The material below contains a line with "информации, что значительно" and a line with "Нажимая на кнопку, вы даёте". Copy exactly those two lines and all lines between them.
--- Records for this task Enclosed Below ---
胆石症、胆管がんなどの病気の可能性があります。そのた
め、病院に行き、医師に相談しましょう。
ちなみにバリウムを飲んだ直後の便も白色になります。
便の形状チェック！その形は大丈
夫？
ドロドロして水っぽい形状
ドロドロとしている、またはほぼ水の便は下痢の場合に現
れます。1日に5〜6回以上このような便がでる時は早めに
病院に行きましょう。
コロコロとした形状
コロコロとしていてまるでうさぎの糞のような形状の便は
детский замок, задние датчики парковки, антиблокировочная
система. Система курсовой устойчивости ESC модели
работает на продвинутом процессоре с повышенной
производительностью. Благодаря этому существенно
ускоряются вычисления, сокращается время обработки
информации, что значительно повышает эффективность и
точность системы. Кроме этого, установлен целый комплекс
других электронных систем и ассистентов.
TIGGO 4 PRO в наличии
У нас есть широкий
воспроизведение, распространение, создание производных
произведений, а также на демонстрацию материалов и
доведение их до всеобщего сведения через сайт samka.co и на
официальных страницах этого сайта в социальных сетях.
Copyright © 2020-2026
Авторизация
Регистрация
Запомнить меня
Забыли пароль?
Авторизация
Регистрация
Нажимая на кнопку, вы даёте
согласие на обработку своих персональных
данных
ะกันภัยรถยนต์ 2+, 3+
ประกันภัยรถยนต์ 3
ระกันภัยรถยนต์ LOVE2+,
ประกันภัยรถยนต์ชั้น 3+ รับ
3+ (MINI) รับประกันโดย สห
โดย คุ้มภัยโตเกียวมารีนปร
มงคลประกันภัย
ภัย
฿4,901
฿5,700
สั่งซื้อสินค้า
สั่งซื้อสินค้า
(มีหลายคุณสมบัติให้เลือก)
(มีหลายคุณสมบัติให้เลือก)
--- End of Enclosed Records for this task ---
**Solution to the exercise**
информации, что значительно повышает эффективность и
точность системы. Кроме этого, установлен целый комплекс
других электронных систем и ассистентов.
TIGGO 4 PRO в наличии
У нас есть широкий
воспроизведение, распространение, создание производных
произведений, а также на демонстрацию материалов и
доведение их до всеобщего сведения через сайт samka.co и на
официальных страницах этого сайта в социальных сетях.
Copyright © 2020-2026
Авторизация
Регистрация
Запомнить меня
Забыли пароль?
Авторизация
Регистрация
Нажимая на кнопку, вы даёте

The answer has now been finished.